Крапчик, совершенно неспособный понимать отвлеченные сравнения, но не желая обнаружить этого перед архиереем, измыслил спросить того:

- Но отчего, ваше преосвященство, происходил этот маленький шум и треск, когда я повертывал трубку?

Евгений слегка улыбнулся и ответил:

- От движения камешков, от перемены их сочетаний... В истории, при изменении этих сочетаний, происходит еще больший шум, грохот, разгром... Кажется, как будто бы весь мир должен рухнуть!

Крапчик опять-таки ничего не понял из слов владыки и прибегнул к обычной своей фразе: "Если так, то конечно!", а потом, подумав немного, присовокупил:

- А я вот в приятной беседе с вами и забыл о главной своей просьбе: я-с на днях получил от сенатора бумагу с жалобой на меня вот этого самого хлыста Ермолаева, о котором я докладывал вашему преосвященству, и в жалобе этой упомянуты и вы.

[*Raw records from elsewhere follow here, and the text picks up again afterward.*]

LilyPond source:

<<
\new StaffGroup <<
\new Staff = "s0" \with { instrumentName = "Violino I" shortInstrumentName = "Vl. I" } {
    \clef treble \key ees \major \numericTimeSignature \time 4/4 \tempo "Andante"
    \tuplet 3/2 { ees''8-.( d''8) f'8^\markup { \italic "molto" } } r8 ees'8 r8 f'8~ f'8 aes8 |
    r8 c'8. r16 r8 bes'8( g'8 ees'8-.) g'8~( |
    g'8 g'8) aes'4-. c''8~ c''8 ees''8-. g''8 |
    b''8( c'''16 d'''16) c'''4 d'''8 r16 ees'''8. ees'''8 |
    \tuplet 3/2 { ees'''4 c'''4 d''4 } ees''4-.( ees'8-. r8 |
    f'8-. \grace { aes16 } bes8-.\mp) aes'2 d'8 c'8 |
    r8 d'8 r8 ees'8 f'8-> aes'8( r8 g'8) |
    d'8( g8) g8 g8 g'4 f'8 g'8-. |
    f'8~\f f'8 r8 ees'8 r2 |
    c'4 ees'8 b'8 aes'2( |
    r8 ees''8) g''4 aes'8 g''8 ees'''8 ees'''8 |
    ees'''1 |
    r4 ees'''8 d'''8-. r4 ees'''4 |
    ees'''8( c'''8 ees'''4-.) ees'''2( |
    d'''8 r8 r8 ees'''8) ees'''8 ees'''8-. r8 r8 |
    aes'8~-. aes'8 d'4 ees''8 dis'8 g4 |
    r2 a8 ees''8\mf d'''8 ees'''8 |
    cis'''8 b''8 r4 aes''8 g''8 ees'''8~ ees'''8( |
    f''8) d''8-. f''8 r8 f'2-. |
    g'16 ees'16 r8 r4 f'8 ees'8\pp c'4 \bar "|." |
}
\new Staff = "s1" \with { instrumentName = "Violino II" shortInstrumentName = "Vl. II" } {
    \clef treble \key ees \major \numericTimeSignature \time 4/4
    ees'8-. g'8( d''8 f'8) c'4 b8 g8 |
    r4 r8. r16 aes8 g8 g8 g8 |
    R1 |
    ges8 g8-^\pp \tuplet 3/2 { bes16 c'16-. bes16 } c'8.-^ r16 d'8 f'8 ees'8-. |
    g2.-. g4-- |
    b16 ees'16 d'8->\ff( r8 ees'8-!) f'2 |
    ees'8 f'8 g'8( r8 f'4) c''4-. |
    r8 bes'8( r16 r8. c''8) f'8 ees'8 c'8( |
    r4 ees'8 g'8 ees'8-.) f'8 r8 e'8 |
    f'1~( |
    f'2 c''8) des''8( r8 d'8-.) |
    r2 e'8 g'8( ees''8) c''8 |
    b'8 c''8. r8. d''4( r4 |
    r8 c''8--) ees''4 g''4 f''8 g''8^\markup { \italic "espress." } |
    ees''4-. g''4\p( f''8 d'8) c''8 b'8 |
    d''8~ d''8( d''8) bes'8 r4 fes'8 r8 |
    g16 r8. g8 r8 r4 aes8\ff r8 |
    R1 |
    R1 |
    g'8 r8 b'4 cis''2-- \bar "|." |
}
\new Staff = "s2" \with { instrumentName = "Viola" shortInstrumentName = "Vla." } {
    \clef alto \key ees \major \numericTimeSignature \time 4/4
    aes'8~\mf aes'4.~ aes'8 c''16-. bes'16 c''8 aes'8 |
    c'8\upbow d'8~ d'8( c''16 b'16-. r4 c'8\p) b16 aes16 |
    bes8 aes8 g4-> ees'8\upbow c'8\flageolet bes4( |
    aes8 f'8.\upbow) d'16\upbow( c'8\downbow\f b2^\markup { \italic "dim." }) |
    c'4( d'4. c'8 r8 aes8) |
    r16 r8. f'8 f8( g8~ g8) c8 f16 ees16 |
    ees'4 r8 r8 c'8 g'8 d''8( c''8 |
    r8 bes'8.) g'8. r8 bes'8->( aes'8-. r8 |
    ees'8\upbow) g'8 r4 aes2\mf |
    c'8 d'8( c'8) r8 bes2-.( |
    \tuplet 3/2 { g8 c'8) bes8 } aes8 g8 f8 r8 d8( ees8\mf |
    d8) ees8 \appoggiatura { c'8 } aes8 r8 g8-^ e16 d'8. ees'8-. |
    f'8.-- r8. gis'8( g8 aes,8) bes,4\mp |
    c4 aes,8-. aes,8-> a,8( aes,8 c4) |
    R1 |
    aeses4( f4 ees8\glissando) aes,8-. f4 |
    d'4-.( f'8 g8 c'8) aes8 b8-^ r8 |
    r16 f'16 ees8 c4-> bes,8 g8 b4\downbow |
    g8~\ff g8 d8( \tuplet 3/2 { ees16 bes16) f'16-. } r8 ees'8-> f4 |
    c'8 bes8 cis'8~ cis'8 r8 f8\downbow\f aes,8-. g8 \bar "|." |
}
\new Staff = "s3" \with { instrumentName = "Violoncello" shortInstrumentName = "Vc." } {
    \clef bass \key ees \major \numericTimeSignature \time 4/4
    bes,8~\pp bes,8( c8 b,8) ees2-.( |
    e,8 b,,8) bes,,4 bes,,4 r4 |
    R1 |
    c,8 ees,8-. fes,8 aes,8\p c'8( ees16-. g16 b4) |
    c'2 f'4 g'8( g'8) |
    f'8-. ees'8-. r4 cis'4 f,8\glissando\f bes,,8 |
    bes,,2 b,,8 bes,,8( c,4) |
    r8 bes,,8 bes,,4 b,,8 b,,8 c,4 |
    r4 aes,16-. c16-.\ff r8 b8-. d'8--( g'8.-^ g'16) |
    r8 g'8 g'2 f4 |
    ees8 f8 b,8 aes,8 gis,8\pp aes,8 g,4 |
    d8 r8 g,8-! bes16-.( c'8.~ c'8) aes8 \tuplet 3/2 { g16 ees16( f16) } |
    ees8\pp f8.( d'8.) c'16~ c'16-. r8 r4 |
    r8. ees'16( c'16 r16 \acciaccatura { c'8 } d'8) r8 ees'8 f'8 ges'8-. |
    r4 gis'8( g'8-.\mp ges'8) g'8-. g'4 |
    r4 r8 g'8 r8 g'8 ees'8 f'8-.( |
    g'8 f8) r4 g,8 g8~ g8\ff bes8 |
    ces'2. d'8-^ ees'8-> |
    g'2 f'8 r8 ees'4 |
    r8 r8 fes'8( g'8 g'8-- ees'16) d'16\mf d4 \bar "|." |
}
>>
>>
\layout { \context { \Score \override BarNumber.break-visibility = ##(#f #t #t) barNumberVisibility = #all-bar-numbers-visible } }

Проговорив это, Крапчик проворно вынул из кармана жалобу Ермолаева и подал ее владыке, которую тот, не прибегая к очкам, стал читать вслух:

- "Три года я, ваше высокосиятельство, нахожусь в заключении токмо по питаемой злобе на меня франмасонов, губернского предводителя Крапчика и нашего уездного почтмейстера, а равно как и архиерея здешней епархии, преосвященного владыки Евгения. Еще с 1825 году, когда я работал по моему малярному мастерству в казармах гвардейского экипажа и донес тогдашнему санкт-петербургскому генерал-губернатору Милорадовичу{88} о бунте, замышляемом там между солдатами против ныне благополучно царствующего государя императора Николая Павловича, и когда господин петербургский генерал-губернатор, не вняв моему доносу, приказал меня наказать при полиции розгами, то злоба сих фармазонов продолжается и до днесь, и сотворили они, аки бы я скопец и распространитель сей веры. Но я не токмо что и в расколе ныне не пребываю, а был я допреж того христовщик, по капитоновскому согласию, а скопцы же веры иной - селивановской, и я никогда не скопчествовал и прибегаю ныне к стопам вашего сиятельства, слезно прося приказать меня освидетельствовать и из заключения моего меня освободить".

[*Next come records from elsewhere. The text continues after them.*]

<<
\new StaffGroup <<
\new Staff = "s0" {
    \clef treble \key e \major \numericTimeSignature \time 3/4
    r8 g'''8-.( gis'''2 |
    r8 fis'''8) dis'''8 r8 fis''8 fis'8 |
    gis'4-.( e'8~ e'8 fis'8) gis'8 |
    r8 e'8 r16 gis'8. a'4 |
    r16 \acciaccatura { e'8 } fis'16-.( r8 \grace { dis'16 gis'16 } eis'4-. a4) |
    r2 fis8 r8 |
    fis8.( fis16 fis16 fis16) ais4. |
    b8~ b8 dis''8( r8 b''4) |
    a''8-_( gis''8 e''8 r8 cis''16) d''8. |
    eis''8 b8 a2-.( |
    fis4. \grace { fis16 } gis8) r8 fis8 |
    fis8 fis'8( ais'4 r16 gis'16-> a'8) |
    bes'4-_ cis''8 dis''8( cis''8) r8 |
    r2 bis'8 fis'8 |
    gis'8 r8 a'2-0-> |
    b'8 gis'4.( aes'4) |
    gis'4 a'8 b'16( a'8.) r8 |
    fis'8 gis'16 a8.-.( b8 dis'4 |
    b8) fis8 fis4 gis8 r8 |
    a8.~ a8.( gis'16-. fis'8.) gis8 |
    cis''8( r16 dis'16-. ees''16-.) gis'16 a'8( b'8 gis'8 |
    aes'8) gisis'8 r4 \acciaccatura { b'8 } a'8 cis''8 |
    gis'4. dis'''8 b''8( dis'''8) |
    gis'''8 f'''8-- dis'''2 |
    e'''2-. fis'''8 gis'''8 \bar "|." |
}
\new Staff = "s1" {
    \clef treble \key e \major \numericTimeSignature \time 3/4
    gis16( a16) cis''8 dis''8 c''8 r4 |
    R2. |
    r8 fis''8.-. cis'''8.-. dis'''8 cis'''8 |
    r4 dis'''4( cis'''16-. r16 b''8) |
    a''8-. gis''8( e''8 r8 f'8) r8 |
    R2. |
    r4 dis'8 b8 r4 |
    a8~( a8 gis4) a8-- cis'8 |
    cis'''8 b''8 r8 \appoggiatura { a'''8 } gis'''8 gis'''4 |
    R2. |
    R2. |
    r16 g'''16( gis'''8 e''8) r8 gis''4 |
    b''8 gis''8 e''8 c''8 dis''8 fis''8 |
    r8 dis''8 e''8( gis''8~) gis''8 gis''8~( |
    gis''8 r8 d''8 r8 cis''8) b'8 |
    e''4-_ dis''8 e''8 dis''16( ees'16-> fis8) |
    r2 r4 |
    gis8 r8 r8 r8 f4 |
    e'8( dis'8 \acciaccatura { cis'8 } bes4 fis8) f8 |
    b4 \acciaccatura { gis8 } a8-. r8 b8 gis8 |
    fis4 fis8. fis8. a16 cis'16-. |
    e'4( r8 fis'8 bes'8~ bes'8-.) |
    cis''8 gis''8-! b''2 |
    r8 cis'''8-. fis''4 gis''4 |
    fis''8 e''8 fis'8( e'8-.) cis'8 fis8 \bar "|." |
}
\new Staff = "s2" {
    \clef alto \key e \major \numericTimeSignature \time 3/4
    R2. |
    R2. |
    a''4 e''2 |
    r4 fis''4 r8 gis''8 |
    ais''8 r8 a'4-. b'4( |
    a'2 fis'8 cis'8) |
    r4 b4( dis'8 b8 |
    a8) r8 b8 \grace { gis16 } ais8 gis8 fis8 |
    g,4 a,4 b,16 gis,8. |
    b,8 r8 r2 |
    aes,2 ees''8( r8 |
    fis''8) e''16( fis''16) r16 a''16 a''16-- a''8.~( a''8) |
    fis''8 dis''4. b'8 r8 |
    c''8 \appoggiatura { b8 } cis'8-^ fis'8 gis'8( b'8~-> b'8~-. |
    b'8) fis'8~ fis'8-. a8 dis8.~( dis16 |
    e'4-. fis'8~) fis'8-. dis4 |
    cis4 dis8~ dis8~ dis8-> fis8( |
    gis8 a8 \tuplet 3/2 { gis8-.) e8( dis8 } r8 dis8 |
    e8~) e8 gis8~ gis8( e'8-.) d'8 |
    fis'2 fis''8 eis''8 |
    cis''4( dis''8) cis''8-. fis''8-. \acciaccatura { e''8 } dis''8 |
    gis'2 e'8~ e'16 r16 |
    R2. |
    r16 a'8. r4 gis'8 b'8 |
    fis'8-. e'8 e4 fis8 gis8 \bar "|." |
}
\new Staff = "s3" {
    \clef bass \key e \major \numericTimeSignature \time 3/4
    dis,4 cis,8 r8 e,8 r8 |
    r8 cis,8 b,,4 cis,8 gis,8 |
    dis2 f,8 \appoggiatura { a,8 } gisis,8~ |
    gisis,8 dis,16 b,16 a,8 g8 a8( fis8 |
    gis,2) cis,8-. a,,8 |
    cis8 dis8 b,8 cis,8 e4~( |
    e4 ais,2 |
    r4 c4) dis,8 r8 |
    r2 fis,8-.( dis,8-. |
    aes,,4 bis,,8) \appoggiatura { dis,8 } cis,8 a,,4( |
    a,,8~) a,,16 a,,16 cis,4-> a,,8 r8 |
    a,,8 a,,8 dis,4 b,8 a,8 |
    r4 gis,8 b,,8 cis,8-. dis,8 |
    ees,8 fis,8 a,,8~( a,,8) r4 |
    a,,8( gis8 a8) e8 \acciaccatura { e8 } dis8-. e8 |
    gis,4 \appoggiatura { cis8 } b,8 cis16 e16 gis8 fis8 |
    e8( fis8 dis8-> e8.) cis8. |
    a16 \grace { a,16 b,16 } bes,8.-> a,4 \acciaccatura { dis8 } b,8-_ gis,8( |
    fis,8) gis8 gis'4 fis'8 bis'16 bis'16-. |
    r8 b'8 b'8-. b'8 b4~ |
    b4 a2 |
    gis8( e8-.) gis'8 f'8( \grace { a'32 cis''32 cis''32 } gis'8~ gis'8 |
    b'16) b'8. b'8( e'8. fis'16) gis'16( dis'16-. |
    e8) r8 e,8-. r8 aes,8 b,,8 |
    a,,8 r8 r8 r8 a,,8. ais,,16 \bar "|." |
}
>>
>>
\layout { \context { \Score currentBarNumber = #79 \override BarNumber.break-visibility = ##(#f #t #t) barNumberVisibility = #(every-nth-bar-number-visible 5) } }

- Зачем же собственно к вам сенатор прислал это прошение? - спросил Евгений, кончив читать.

- Чтобы я дал свое мнение, или заключение, - я уж не знаю, как это назвать; и к вам точно такой же запрос будет, - отвечал, усмехаясь, Крапчик.

- Нет, я на его запрос ничего не отвечу, - проговорил, с неудовольствием мотнув головой, архиерей, - я не подвластен господину сенатору; надо мной и всем моим ведомством может назначить ревизию только святейший правительствующий синод, но никак не правительствующий сенат.